[要求 A]:
请抄写统计函数代码中从“- if len(records_real)”一直到“- return math.sqrt(mse)”的全部内容。
[要求 B]:
在统计函数代码中,get_rmse 函数的文档字符串把均方根误差说成什么?
[要求 C]:
请从统计函数代码的最后一行之后接着往下写。

- # -*- coding: utf-8 -*-
-
- import math
-
-
- def get_average(records):
- """
- 平均值
- """
- return sum(records) / len(records)
-
-
- def get_variance(records):
- """
- 方差 反映一个数据集的离散程度
- """
- average = get_average(records)
- return sum([(x - average) ** 2 for x in records]) / len(records)
-
-
- def get_standard_deviation(records):
- """
- 标准差 == 均方差 反映一个数据集的离散程度
- """
- variance = get_variance(records)
- return math.sqrt(variance)
-
-
- def get_rms(records):
- """
- 均方根值 反映的是有效值而不是平均值
- """
- return math.sqrt(sum([x ** 2 for x in records]) / len(records))
-
-
- def get_mse(records_real, records_predict):
- """
- 均方误差 估计值与真值 偏差
- """
- if len(records_real) == len(records_predict):
- return sum([(x - y) ** 2 for x, y in zip(records_real, records_predict)]) / len(records_real)
- else:
- return None
-
-
- def get_rmse(records_real, records_predict):
- """
- 均方根误差:是均方误差的算术平方根
- """
- mse = get_mse(records_real, records_predict)
- if mse:
- return math.sqrt(mse)

[提取数据]:

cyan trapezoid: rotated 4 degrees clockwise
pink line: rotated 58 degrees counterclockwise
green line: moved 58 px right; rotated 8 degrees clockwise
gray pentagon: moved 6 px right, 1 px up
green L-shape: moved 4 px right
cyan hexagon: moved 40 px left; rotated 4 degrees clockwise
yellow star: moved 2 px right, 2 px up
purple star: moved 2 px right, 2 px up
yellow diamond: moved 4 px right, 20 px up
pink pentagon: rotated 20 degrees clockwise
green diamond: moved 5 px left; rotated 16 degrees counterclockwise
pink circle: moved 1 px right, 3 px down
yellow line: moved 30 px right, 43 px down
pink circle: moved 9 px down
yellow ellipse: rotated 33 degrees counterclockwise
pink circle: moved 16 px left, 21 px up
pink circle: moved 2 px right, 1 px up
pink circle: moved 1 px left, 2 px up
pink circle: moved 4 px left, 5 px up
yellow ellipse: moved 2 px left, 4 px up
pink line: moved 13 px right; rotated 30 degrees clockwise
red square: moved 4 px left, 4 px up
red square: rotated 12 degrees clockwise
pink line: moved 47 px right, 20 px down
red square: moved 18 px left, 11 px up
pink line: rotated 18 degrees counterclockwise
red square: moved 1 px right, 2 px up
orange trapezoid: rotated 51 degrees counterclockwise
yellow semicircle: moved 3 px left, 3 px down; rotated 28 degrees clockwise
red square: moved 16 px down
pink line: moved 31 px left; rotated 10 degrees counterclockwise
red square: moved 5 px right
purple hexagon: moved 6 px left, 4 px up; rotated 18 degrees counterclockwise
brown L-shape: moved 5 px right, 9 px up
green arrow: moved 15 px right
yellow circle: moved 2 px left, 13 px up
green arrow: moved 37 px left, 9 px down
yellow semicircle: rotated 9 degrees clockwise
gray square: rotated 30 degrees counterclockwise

[参考答案 A]:
- if len(records_real) == len(records_predict):
- return sum([(x - y) ** 2 for x, y in zip(records_real, records_predict)]) / len(records_real)
- else:
- return None
-
-
- def get_rmse(records_real, records_predict):
- """
- 均方根误差:是均方误差的算术平方根
- """
- mse = get_mse(records_real, records_predict)
- if mse:
- return math.sqrt(mse)

[参考答案 B]:
均方误差的算术平方根。

[参考答案 C]:
- else:
- return None
-
-
- def get_mae(records_real, records_predict):
- """
- 平均绝对误差
- """
- if len(records_real) == len(records_predict):
- return sum([abs(x - y) for x, y in zip(records_real, records_predict)]) / len(records_real)
- else:
- return None
-
-
- if __name__ == '__main__':
- records1 = [3, 4, 5]
- records2 = [2, 4, 6]
-
- # 平均值
- average1 = get_average(records1) # 4.0
- average2 = get_average(records2) # 4.0
-
- # 方差
- variance1 = get_variance(records1) # 0.66
- variance2 = get_variance(records2) # 2.66
-
- # 标准差
- std_deviation1 = get_standard_deviation(records1) # 0.81
- std_deviation2 = get_standard_deviation(records2) # 1.63
-
- # 均方根
- rms1 = get_rms(records1) # 4.08
- rms2 = get_rms(records2) # 4.32
-
- # 均方误差
- mse = get_mse(records1, records2) # 0.66
-
- # 均方根误差
- rmse = get_rmse(records1, records2) # 0.81
-
- # 平均绝对误差
- mae = get_mae(records1, records2) # 0.66
-
- print(mae)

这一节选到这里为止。